- **What needs to be done**
In the data below, which lines hold the word "left"? Copy them.

------ Records provided ------

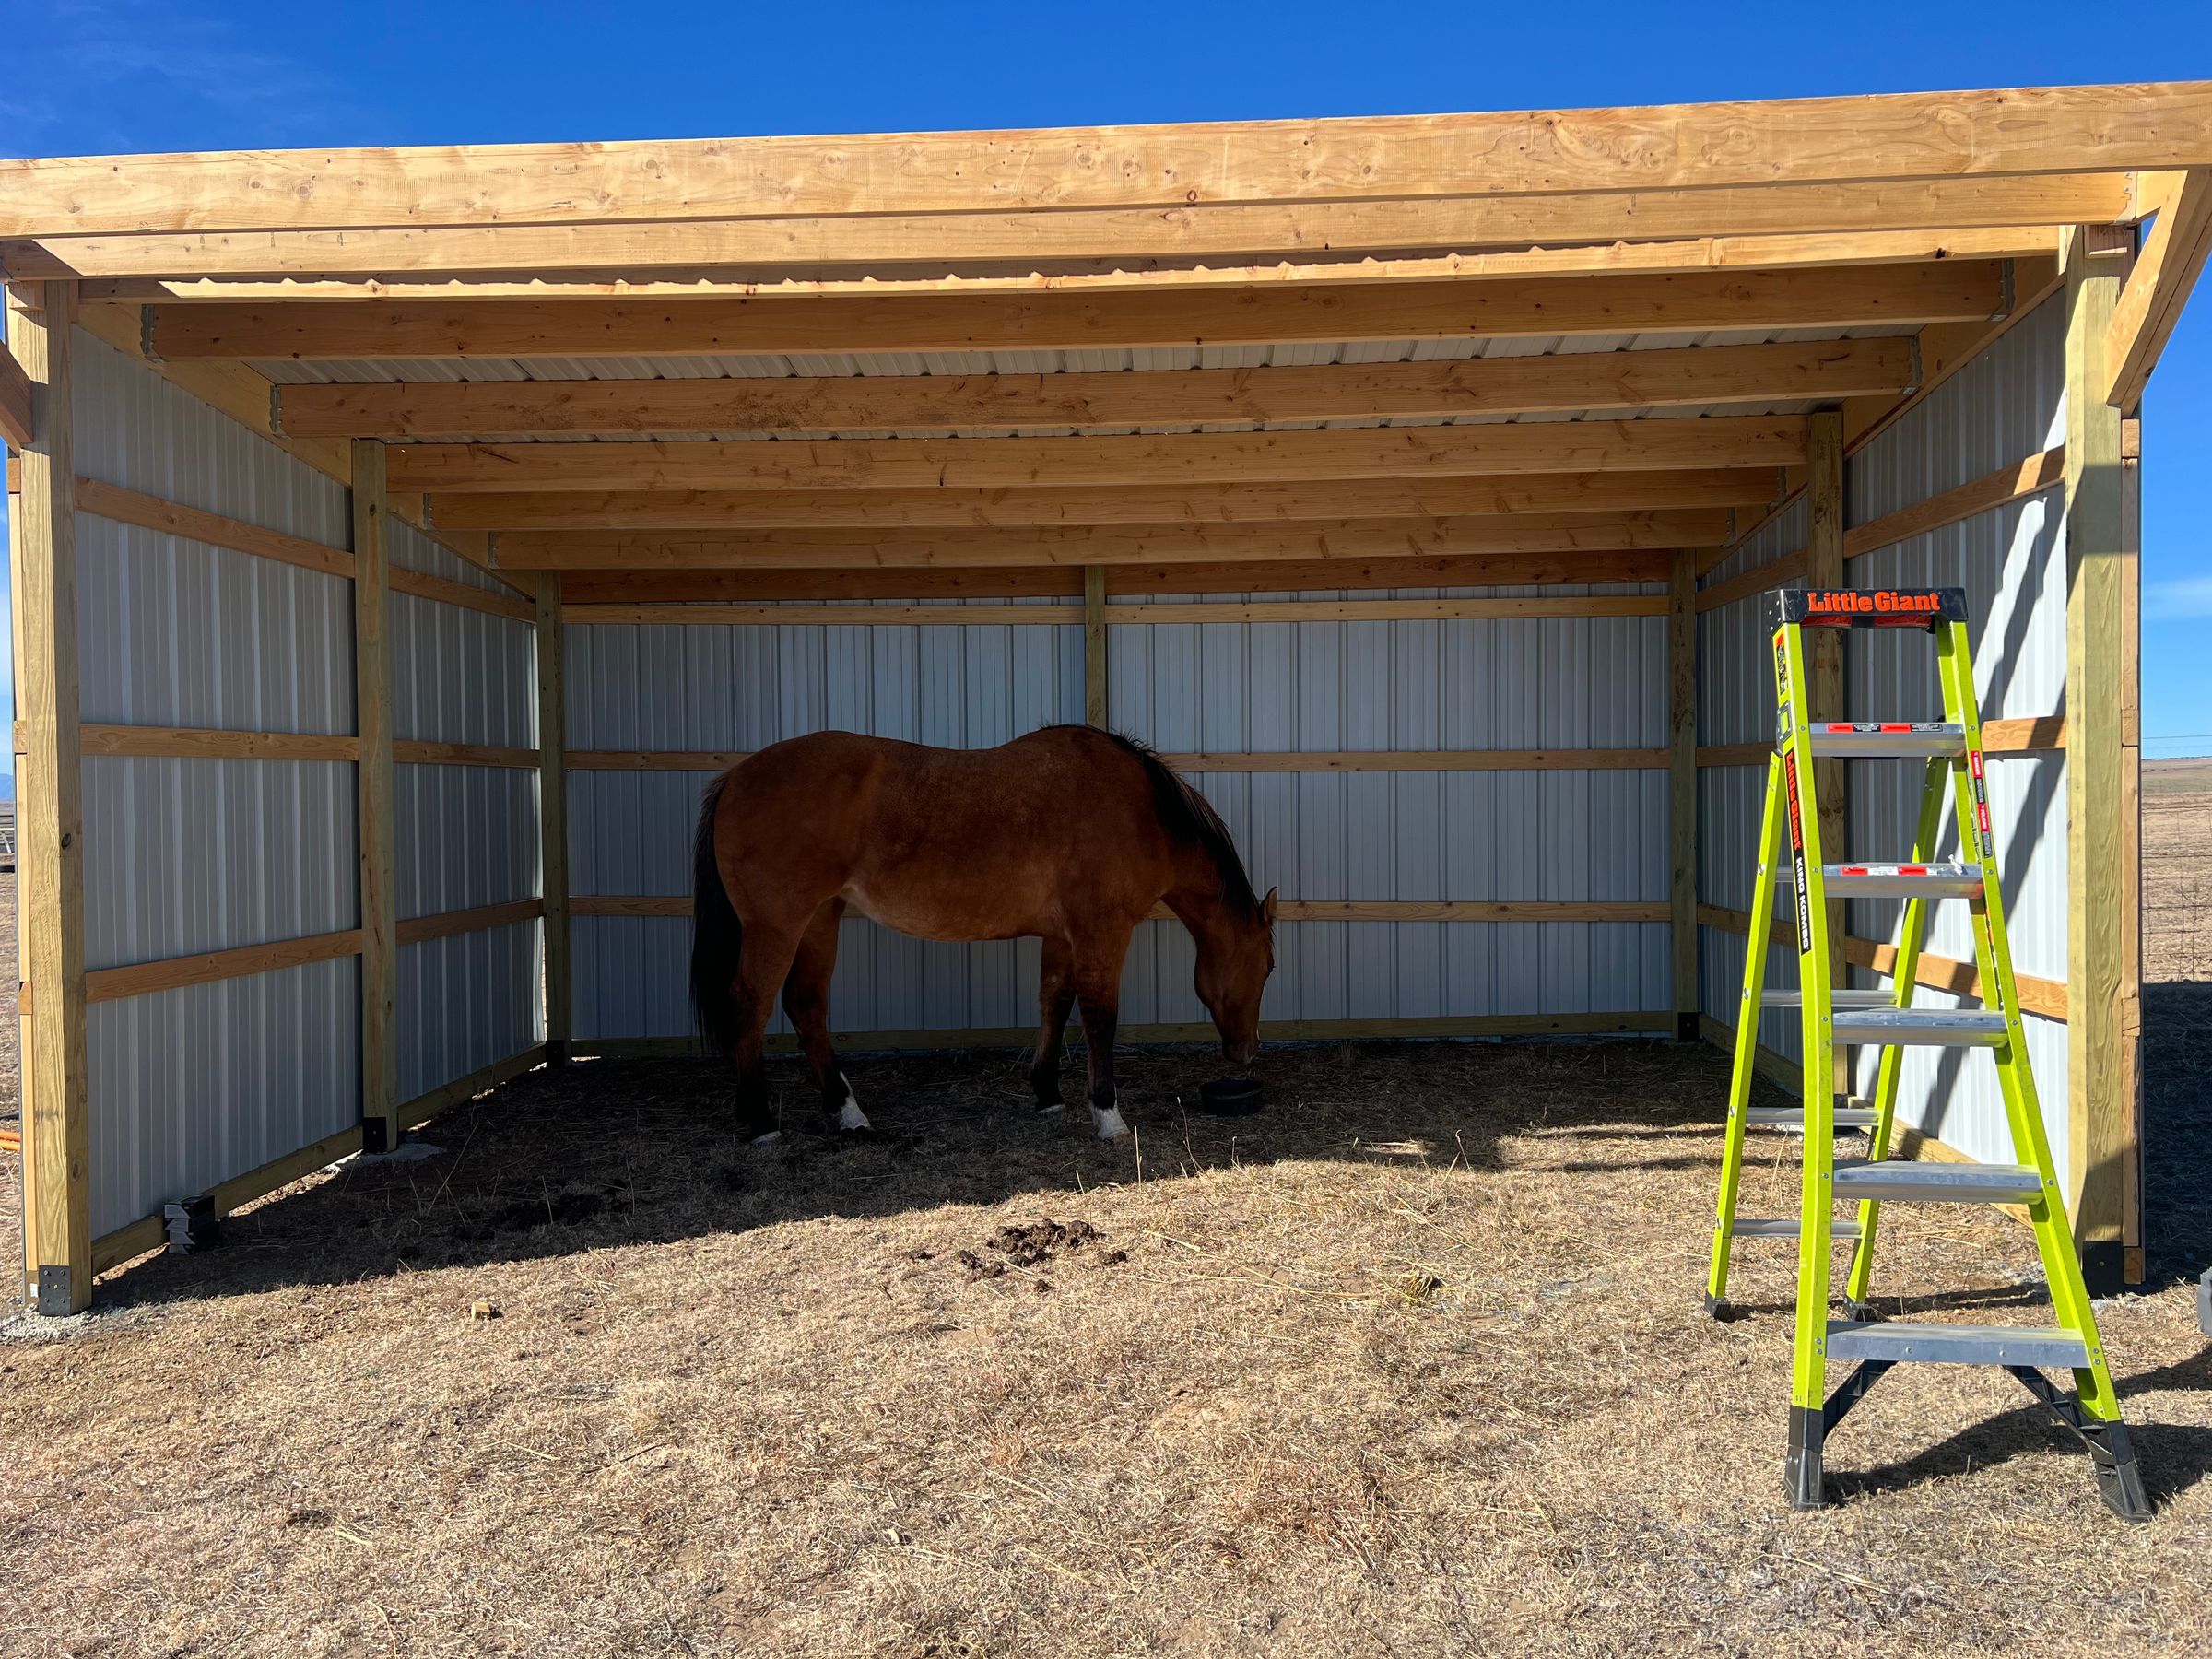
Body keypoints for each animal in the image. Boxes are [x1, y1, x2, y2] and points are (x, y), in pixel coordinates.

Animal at [689, 724, 1277, 1143]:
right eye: (1269, 966)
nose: (1248, 1052)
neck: (1142, 810)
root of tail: (735, 778)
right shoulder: (1101, 933)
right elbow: (1099, 1018)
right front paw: (1107, 1115)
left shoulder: (1062, 936)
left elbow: (1054, 1002)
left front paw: (1047, 1093)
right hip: (778, 926)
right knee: (752, 1003)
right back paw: (760, 1120)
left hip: (819, 920)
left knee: (807, 1006)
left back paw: (848, 1113)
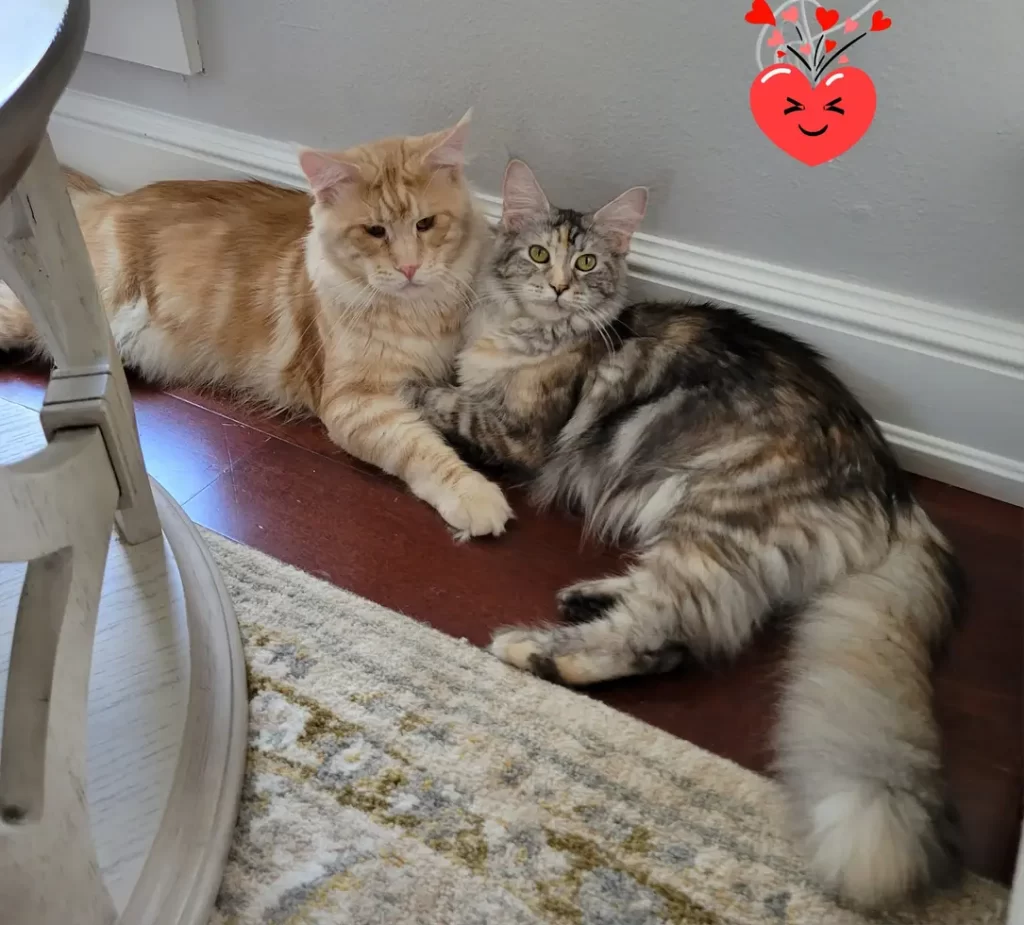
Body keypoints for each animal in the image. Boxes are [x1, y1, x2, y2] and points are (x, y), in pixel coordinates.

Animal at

------

- **Written solution**
left shoulder: (1062, 936)
left elbow: (1054, 1002)
left front paw: (1047, 1093)
left hip: (819, 920)
left knee: (807, 1006)
left back paw: (848, 1113)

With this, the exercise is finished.